Over the past few years significant advances have become available for treating plasma cell dyscrasias. The advances of therapy in multiple myeloma suggest that novel agents, such as proteasome inhibitors and immunomodulators, might be an effective therapy of SLONM + MGUS even without consolidative ASCT. A recent report also showed an efficacy of lenalidomide + dexamethasone combination in a 54-year-old female patient with SLONM associated with multiple myeloma. In this patient clinical improvement was already reported after 3 months of therapy [3]. These new data are of a particular importance for patients with comorbidities who are not eligible for ASCT. As recently reported by Belhomme et al. [9], a patient with a severe left ventricular dysfunction possibly due to MGUS related myopathy showed a significant improvement after treatment with four cycles of cyclophosphamide, bortezomib, dexamethasone without consolidation with ASCT.
SLONM + MGUS is a rare disease and our analysis is limited by its retrospective nature and a small number of published case series.
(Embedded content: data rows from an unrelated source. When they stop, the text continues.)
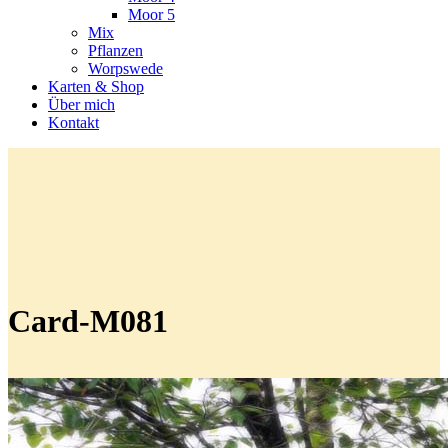
Moor 5
Mix
Pflanzen
Worpswede
Karten & Shop
Über mich
Kontakt
Card-M081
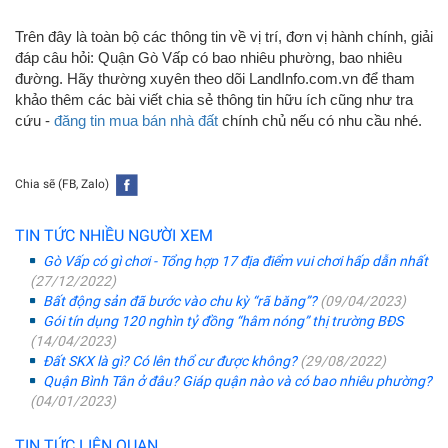
Trên đây là toàn bộ các thông tin về vị trí, đơn vị hành chính, giải
đáp câu hỏi: Quận Gò Vấp có bao nhiêu phường, bao nhiêu
đường. Hãy thường xuyên theo dõi LandInfo.com.vn để tham
khảo thêm các bài viết chia sẻ thông tin hữu ích cũng như tra
cứu -
đăng tin
mua bán nhà đất
chính chủ nếu có nhu cầu nhé.
Chia sẽ (FB, Zalo)
TIN TỨC NHIỀU NGƯỜI XEM
Gò Vấp có gì chơi - Tổng hợp 17 địa điểm vui chơi hấp dẫn nhất
(27/12/2022)
Bất động sản đã bước vào chu kỳ “rã băng”?
(09/04/2023)
Gói tín dụng 120 nghìn tỷ đồng “hâm nóng” thị trường BĐS
(14/04/2023)
Đất SKX là gì? Có lên thổ cư được không?
(29/08/2022)
Quận Bình Tân ở đâu? Giáp quận nào và có bao nhiêu phường?
(04/01/2023)
TIN TỨC LIÊN QUAN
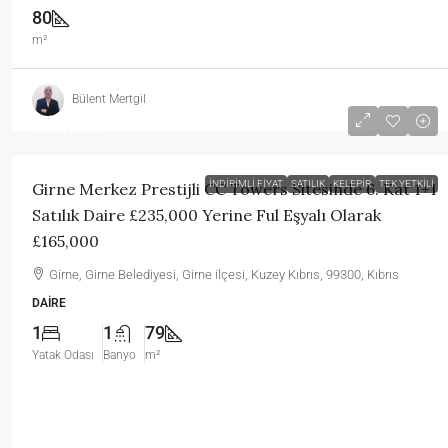
80
m²
Bülent Mertgil
£165,000
İNDIRIMLI FIYAT
SATILIK
KELEPIR
TEK YETKILI
Girne Merkez Prestijli CC Towers Sitesinde 6. Kat 1+1
Satılık Daire £235,000 Yerine Ful Eşyalı Olarak
£165,000
Girne, Girne Belediyesi, Girne ilçesi, Kuzey Kıbrıs, 99300, Kıbrıs
DAIRE
1
1
79
Yatak Odası
Banyo
m²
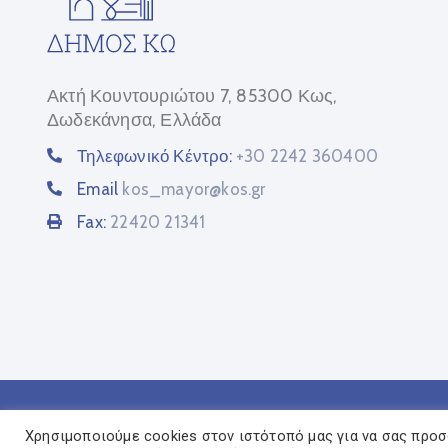
Ακτή Κουντουριώτου 7, 85300 Κως,
Δωδεκάνησα, Ελλάδα
Τηλεφωνικό Κέντρο:
+30 2242 360400
Email
kos_mayor@kos.gr
Fax:
22420 21341
Χρησιμοποιούμε cookies στον ιστότοπό μας για να σας προσ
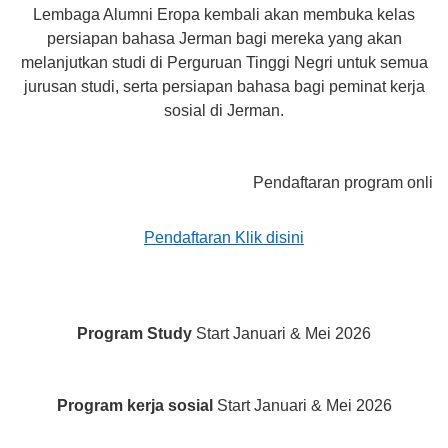
Lembaga Alumni Eropa kembali akan membuka kelas
persiapan bahasa Jerman bagi mereka yang akan
melanjutkan studi di Perguruan Tinggi Negri untuk semua
jurusan studi, serta persiapan bahasa bagi peminat kerja
sosial di Jerman.
Pendaftaran program online akan 
Pendaftaran Klik disini
Program Study
Start Januari & Mei 2026
Program kerja sosial
Start Januari & Mei 2026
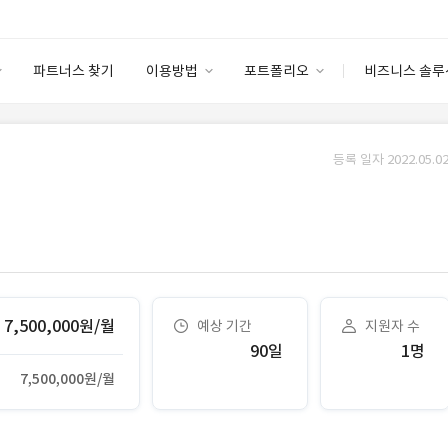
파트너스 찾기
이용방법
포트폴리오
비즈니스 솔루
이용방법
포트폴리오
엔터프라이즈
I
파트너 등급
이용후기
등록 일자 2022.05.02
안심 코드 케어
이용요금
솔루션 마켓
고객센터
스토어
7,500,000원/월
예상 기간
지원자 수
90일
1명
7,500,000원/월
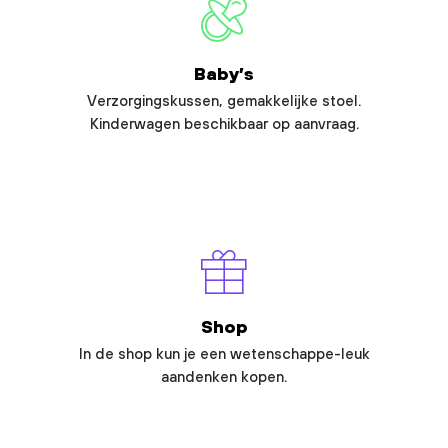
Baby’s
Verzorgingskussen, gemakkelijke stoel.
Kinderwagen beschikbaar op aanvraag.
Shop
In de shop kun je een wetenschappe-leuk
aandenken kopen.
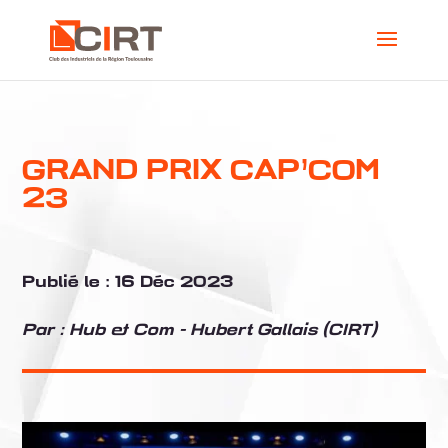
GRAND PRIX CAP’COM
23
Publié le :
16 Déc 2023
Par :
Hub & Com - Hubert Gallais (CIRT)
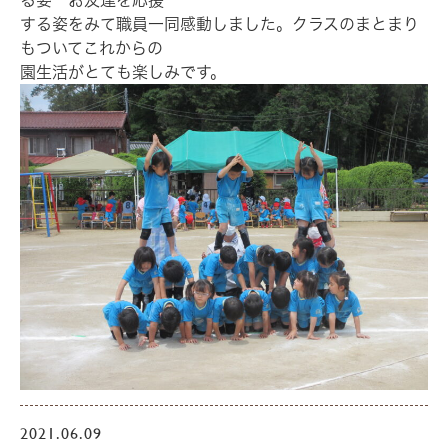
る姿 お友達を応援
する姿をみて職員一同感動しました。クラスのまとまり
もついてこれからの
園生活がとても楽しみです。
2021.06.09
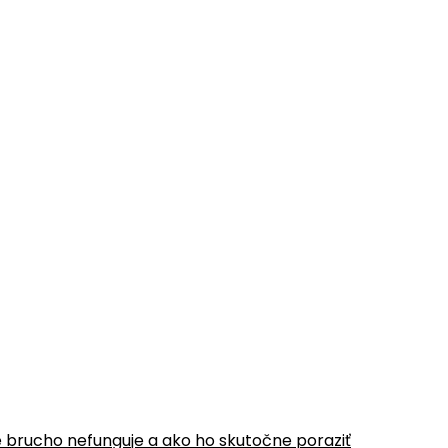
é brucho nefunguje a ako ho skutočne poraziť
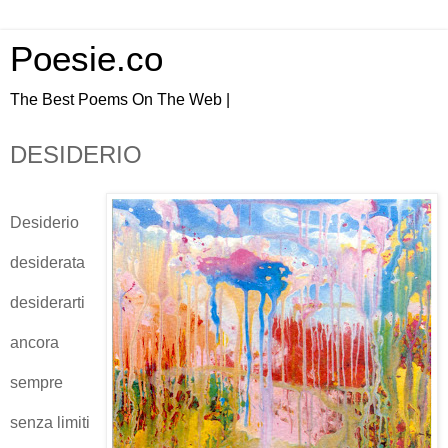
Poesie.co
The Best Poems On The Web |
DESIDERIO
Desiderio
desiderata
desiderarti
ancora
sempre
senza limiti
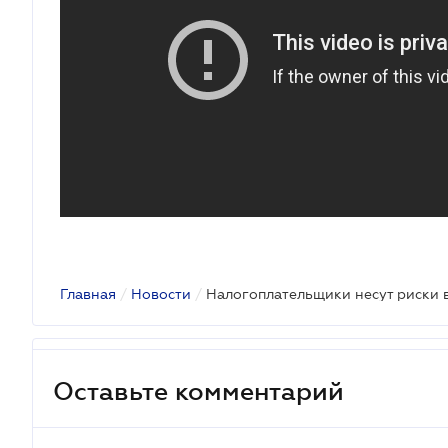
Главная
/
Новости
/
Оставьте комментарий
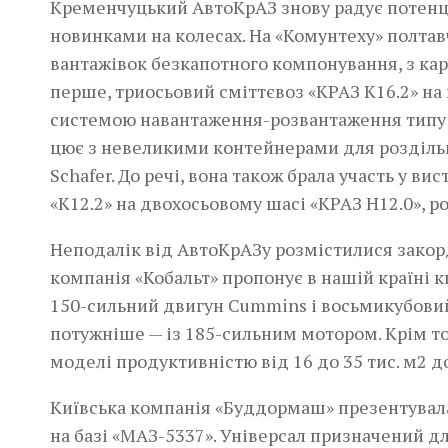
Кременчуцький АвтоКрАЗ знову радує потенці
новинками на колесах. На «Комунтеху» полтав
вантажівок безкапотного компонування, з ка
перше, триосьовий сміттєвоз «КРАЗ К16.2» на
системою навантаження-розвантаження типу «м
цює з невеликими кон­тейнерами­ для розділь
Schafer. До речі, вона також брала участь у в
«К12.2» на двохосьовому шасі «КРАЗ Н12.0», 
Неподалік від АвтоКрАЗу розмістилися закор
компанія «Кобальт» пропонує в нашій країні к
150-сильний двигун Cummins і восьмикубовий
потужніше — із 185-сильним мотором. Крім т
моделі продуктивністю від 16 до 35 тис. м2 
Київська компанія «Буддормаш» презентува
на базі «МАЗ-5337». Універсал призначений д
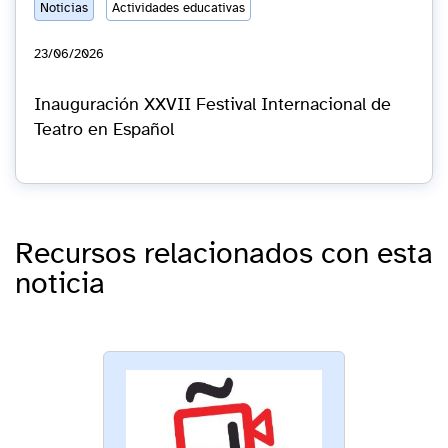
Noticias
Actividades educativas
23/06/2026
Inauguración XXVII Festival Internacional de
Teatro en Español
Recursos relacionados con esta
noticia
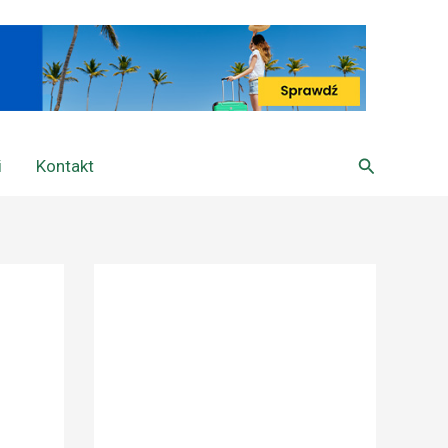
Szukaj
i
Kontakt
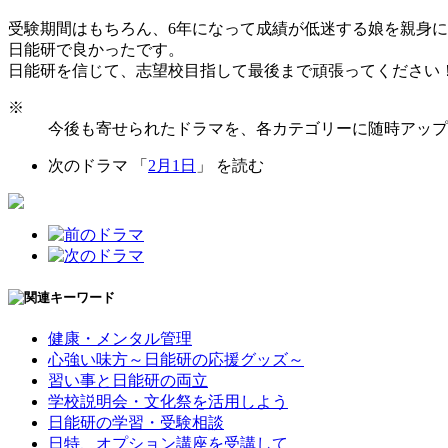
受験期間はもちろん、6年になって成績が低迷する娘を親身
日能研で良かったです。
日能研を信じて、志望校目指して最後まで頑張ってください
※
今後も寄せられたドラマを、各カテゴリーに随時アップ
次のドラマ 「
2月1日
」 を読む
健康・メンタル管理
心強い味方～日能研の応援グッズ～
習い事と日能研の両立
学校説明会・文化祭を活用しよう
日能研の学習・受験相談
日特、オプション講座を受講して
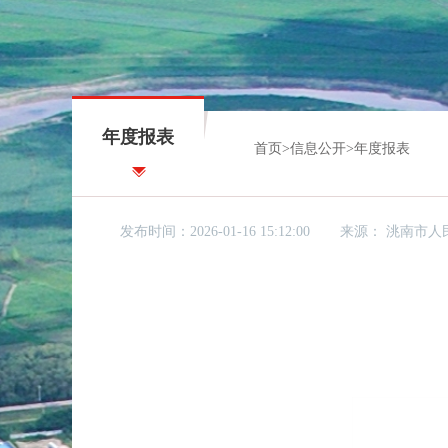
年度报表
首页
>
信息公开
>
年度报表
发布时间：2026-01-16 15:12:00
来源：
洮南市人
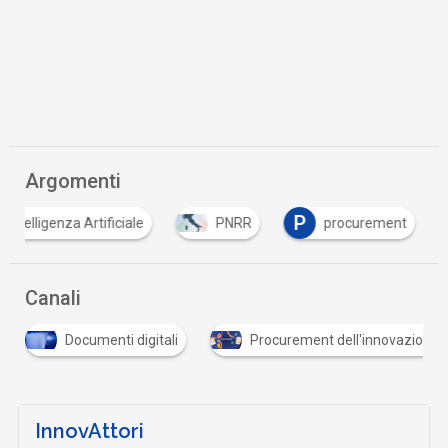
Argomenti
P
Intelligenza Artificiale
PNRR
procurement
Canali
Documenti digitali
Procurement dell'innovazione
InnovAttori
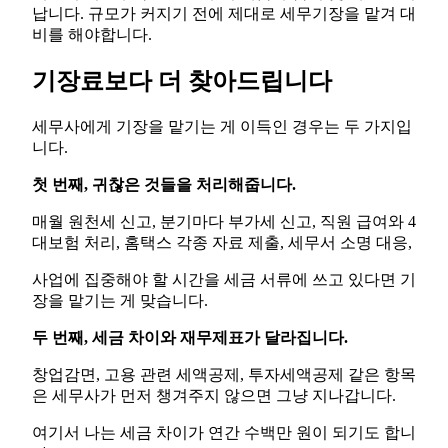
납니다. 규모가 커지기 전에 제대로 세무기장을 맡겨 대
비를 해야합니다.
기장료보다 더 찾아드립니다
세무사에게 기장을 맡기는 게 이득인 경우는 두 가지입
니다.
첫 번째, 귀찮은 것들을 처리해줍니다.
매월 원천세 신고, 분기마다 부가세 신고, 직원 급여와 4
대보험 처리, 홈택스 각종 자료 제출, 세무서 소명 대응,
사업에 집중해야 할 시간을 세금 서류에 쓰고 있다면 기
장을 맡기는 게 맞습니다.
두 번째, 세금 차이와 재무제표가 달라집니다.
창업감면, 고용 관련 세액공제, 투자세액공제 같은 항목
은 세무사가 먼저 챙겨주지 않으면 그냥 지나갑니다.
여기서 나는 세금 차이가 연간 수백만 원이 되기도 합니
More data are needed to determine the optimal management of SLONM + MGUS. Based on our experience and the literature review we conclude that chemotherapy followed by consolidative ASCT is more effective than immunotherapy and should be a considered as a preferred approach for patients with SLONM + MGUS.
Compliance with ethical standards
Conflict of interest
The authors declare that they have no conflict of interest.